The Bible: Treasure in the Trash


Pile of trash; iStockPhotoThe American children’s television series Sesame Street, well known for its “Muppets” characters, premiered on November 10, 1969, and it became one of the longest-running children’s programs on television.

Like many parents, we wove Sesame Street into the fabric of early learning for our kids. Forty-two years later, I’m still partial to a grouchy but lovable Muppet called Oscar, who lives in a garbage can. Oscar has a life-long attraction to and passion for trash. One song has the refrain, “Trash, I love it.”

It makes perfect sense that a loving God should reveal himself to us in the language of ordinary people.

This strange affinity for trash also appears in older, more sophisticated, more highly educated persons known as archaeologists. They investigate past cultures by studying the things those cultures left behind. Some of our most exciting knowledge and insights into ancient civilizations have come to us from household ruins, city dumps and even communal cesspits. In other words, trash.

Everyday documents sifted from the trash of ancient towns and cities are rich sources of cultural information. In contrast to Oscar, who loves trash for its own sake, the archaeologist loves what he or she can learn from it. In fact, some archaeologists can, if the quality of the trash is high enough, become even more expressive than Muppets!

One exciting find in the village dump in Oxyrhynchus, Egypt, actually changed our perception of the New Testament.

At the time of Jesus and the apostles, the prevailing language of the Eastern Roman Empire was Greek. But there were two levels of Greek language: the classical Greek of literature and the koine Greek of common conversation and writing.

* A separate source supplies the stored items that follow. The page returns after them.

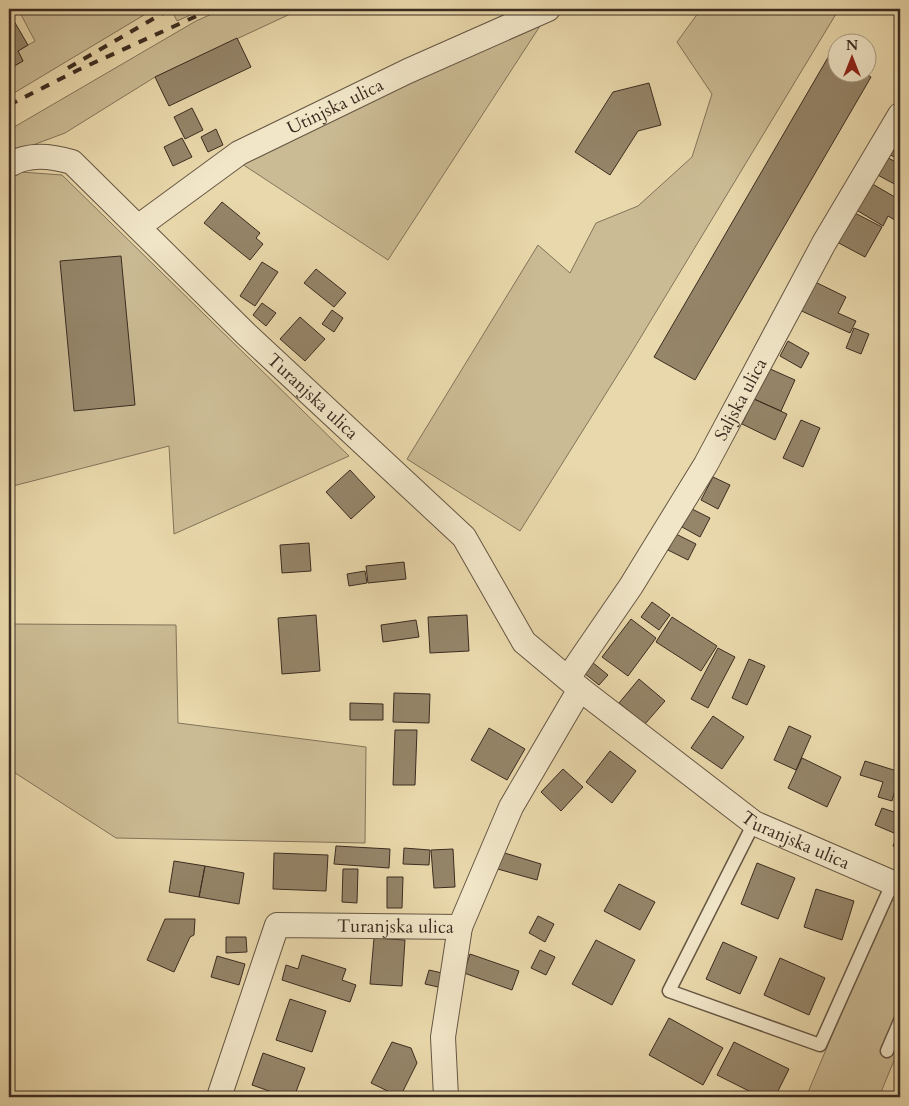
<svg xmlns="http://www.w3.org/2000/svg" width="909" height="1106" viewBox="0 0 909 1106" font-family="Cardo,serif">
  <rect width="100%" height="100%" fill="#e9d8ab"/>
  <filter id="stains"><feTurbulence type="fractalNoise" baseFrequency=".004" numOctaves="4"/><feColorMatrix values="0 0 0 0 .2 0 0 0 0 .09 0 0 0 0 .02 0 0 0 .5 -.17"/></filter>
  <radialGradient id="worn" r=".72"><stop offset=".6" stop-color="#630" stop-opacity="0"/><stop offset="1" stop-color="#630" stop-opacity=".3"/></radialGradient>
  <path fill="#cbbb94" stroke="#83745a" d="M18,9H154L9,96V69L23,61L18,51L35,41Z
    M185,9H204L177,21L174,15Z
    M223,9H301L155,77L65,133L9,154V130L196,21Z
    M701,9H839L630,355L520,531L407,459L538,245L570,273L596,223L638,206L692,157L712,94L677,42Z
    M540,26L388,260L236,160Z
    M21,172L62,175L349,456L174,534L169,446L9,487V179Z
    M9,624L176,625L178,723L366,747L365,843L116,838L9,769Z
    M889,900L900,902V1046L879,1097H806Z"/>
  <path fill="#958569" stroke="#3b2c21" d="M11,16L28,45L18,51L23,61L9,69V17Z
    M237,38L251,67L169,106L155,77Z
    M830,54L836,57V72H863L871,77L695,380L654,357Z
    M649,83L661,125L638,131L610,175L575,152L613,92Z
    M192,108L203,130L185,139L174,117Z
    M216,129L223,145L208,152L201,137Z
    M900,135V160L881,150Z
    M182,138L192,157L173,166L164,147Z
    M884,156L900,164V187L874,173Z
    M869,182L900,200V223L888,216L883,226L853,208Z
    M222,202L260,233L256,238L263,244L250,260L204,223Z
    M851,211L882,227L865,257L835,241Z
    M121,256L135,405L74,411L60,261Z
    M262,262L278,272L255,306L240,296Z
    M316,269L346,293L334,307L304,283Z
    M809,279L846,297L838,313L856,321L850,333L795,308Z
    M262,303L276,313L266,326L253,315Z
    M332,310L343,318L334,332L322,324Z
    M300,317L325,339L305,361L280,339Z
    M854,328L869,334L861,354L846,348Z
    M788,341L809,353L801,368L780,356Z
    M768,368L795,380L781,411L754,399Z
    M754,399L787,414L775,440L742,424Z
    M801,420L820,428L803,467L783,458Z
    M350,470L375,497L351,519L326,492Z
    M713,477L730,485L718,509L701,500Z
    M692,509L710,518L700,537L682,527Z
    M676,534L696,544L688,560L668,550Z
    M309,543L311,571L282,573L280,545Z
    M404,562L406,579L368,583L366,566Z
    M365,571L367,583L349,586L347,574Z
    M652,602L670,615L659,630L641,617Z
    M316,615L320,671L282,674L278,618Z
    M467,615L469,651L430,653L428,617Z
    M672,617L717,646L701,671L656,642Z
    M631,619L656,638L628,676L602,657Z
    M416,620L419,637L383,642L381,625Z
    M718,648L735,657L708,708L691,699Z
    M749,659L765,666L747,705L732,698Z
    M592,662L608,675L599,685L584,673Z
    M639,679L665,701L645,724L619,703Z
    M394,693L430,694L429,723L393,722Z
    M350,703L383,704V720H350Z
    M713,716L744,737L722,769L691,748Z
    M789,726L811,736L796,770L774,760Z
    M489,728L525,749L507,780L471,760Z
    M395,730H417L415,785H393Z
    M610,751L636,771L612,803L586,782Z
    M802,758L841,777L827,807L788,788Z
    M865,761L900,772L892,801L878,797L883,782L860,775Z
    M563,769L583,787L561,811L541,792Z
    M882,808L900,814L894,833L875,825Z
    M900,828V849L893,846Z
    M336,846L390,849L389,868L334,864Z
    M404,848L430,850L429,865L403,864Z
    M453,849L455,887L434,888L431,850Z
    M498,851L541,864L537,880L494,868Z
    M274,853L328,855L326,891L273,889Z
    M174,861L205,866L199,897L169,892Z
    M757,863L795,878L778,919L741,904Z
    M205,866L244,873L239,904L199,897Z
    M343,869H358L357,903L342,902Z
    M387,877H403L402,908H387Z
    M619,884L655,902L640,930L604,911Z
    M816,889L854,901L842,940L804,927Z
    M538,916L554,924L545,942L529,933Z
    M165,919H195L194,935L190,937L174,972L147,960Z
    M226,937H246L247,952L226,953Z
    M374,938L405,940L402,986L370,984Z
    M596,940L635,960L612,1005L572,984Z
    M723,942L757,957L740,994L706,979Z
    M540,950L555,957L546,975L531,968Z
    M470,954L519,971L512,990L464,973Z
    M302,955L346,969L342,980L356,985L350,1002L282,980L286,965L298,969Z
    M217,956L245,964L239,985L211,977Z
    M780,958L825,978L809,1015L764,995Z
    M429,970L442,973L438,987L425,984Z
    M290,999L326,1011L312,1052L276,1040Z
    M669,1018L723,1048L703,1085L649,1055Z
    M392,1042L411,1048L417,1063L400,1097L371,1083Z
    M734,1042L789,1069L775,1097H761L717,1075Z
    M263,1053L305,1068L294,1097H286L252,1085Z
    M900,1082V1097H893Z
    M640,1095H663L666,1097H638Z"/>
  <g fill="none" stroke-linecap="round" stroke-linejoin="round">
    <g stroke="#665744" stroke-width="15">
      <path id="service" d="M754,823L669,991L820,1045L892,884
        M887,1051L900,1021"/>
    </g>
    <g stroke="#665744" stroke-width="26">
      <g id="minor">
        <path id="s1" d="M9,165C29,153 51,156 72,162L246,334L464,537L524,642L580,689L754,823L900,886"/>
        <path id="s2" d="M138,227L239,153L408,71L548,9"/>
        <path id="s3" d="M568,678L631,586L706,464L824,243L900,115"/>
        <path id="s4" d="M219,1097L277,925L460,927L511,807L580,689"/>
        <path d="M446,1097L443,1037L460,927"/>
      </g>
    </g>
    <use href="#service" stroke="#f1e6c8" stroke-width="12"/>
    <use href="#minor" stroke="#f1e6c8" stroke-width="24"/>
    <path stroke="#3b2c21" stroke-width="4" stroke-dasharray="9 9" stroke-linecap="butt" d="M68,68L170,9
      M9,105L78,70L212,9"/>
  </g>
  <g text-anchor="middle" stroke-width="4" stroke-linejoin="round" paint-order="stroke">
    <g font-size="18" fill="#3b2c21" stroke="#f1e6c8">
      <text dy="6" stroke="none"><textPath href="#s2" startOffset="232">Utinjska ulica</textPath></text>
      <text dy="6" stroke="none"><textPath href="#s1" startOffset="401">Turanjska ulica</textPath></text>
      <text dy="6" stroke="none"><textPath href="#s3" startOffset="328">Saljska ulica</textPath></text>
      <text dy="6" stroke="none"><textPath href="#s1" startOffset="1066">Turanjska ulica</textPath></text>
      <text dy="6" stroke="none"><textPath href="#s4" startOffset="300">Turanjska ulica</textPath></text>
    </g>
  </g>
  <rect width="909" height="1106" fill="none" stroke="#e9d8ab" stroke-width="30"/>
  <rect x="10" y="10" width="889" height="1086" fill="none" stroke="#3b2c21" stroke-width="2.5"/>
  <rect x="15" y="15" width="879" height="1076" fill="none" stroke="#3b2c21"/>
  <g transform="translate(852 58)"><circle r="24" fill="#f1e6c8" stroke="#a89c85"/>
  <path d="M0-4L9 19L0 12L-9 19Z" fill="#8f2418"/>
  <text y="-8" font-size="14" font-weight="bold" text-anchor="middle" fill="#3b2c21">N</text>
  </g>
  <rect width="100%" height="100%" filter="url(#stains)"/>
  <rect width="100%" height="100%" fill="url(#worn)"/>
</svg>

Things written in classical Greek tended to be copied and preserved in libraries and royal collections. But things written in the common, or koine, style—anything from personal letters and journals to shopping lists, would in time find their way into the trash can and finally to the garbage dump. And of course, since many of the common words and expressions in koine were not used in classical Greek, these words and expressions were not preserved for posterity.

And as it turns out, the New Testament was written in the koine, the common form of Greek. It has a vocabulary of only about 5,000 words, and of those, about 500 were considered unique to the New Testament, not found in other Greek literature up to that point. Scholars agonized over the disparity between New Testament and classical Greek.

Schools of thought emerged to deal with this. “Hebraists” thought that New Testament Greek must have been a translation from an original Hebrew text. “Purists” surmised that New Testament Greek was a special language, created by the Holy Spirit and “purified of its pagan origins” to suit the purposes of God’s revelation.

Eventually, some scholars started thinking outside the box. Bishop Lightfoot, one of England’s most insightful New Testament scholars, said, “if we could only recover letters that ordinary people wrote to each other without any thought of being literary, we should have the greatest possible help for understanding of the language of the New Testament generally.”

In April 1897, the bishop got his wish when Bernard Grenfell and Arthur Hunt began discovering sample after sample of written koine Greek in that garbage dump at Oxyrhynchus, Egypt—including nearly all of the words formerly thought unique to the New Testament.

According to biblical scholar Eugene Peterson, “The words came from wills, official reports, letters from husbands away on business to their wives at home, a letter that a son who had become a soldier wrote to his parents, a letter in which a father admonished his children who were away from home, petitions, accounts, shopping lists, bills and receipts—the kinds of writings that never get bound into books and catalogued in a library. This was the kind of writing that, when it has done its work, is thrown away.”1

The impact of all this on Bible translation and Bible reading is huge. It makes perfect sense that a loving, considerate God should reveal himself to us in a manner we can understand, in the language of ordinary people. He’s given his precious word to all of us, not just to the highly educated.

Sesame Street’s Oscar the Grouch says “Trash is everything to me.” While it’s unlikely we could agree entirely with that sentiment, it’s worth remarking that some very important knowledge about the word of God came from sifting through an ancient town’s trash.

Thanks to archaeology and scholarship, Oxyrhynchus has proved to be a case of Treasure in the Trash.

1. Eugene Peterson, Eat This Book (2006), p. 145.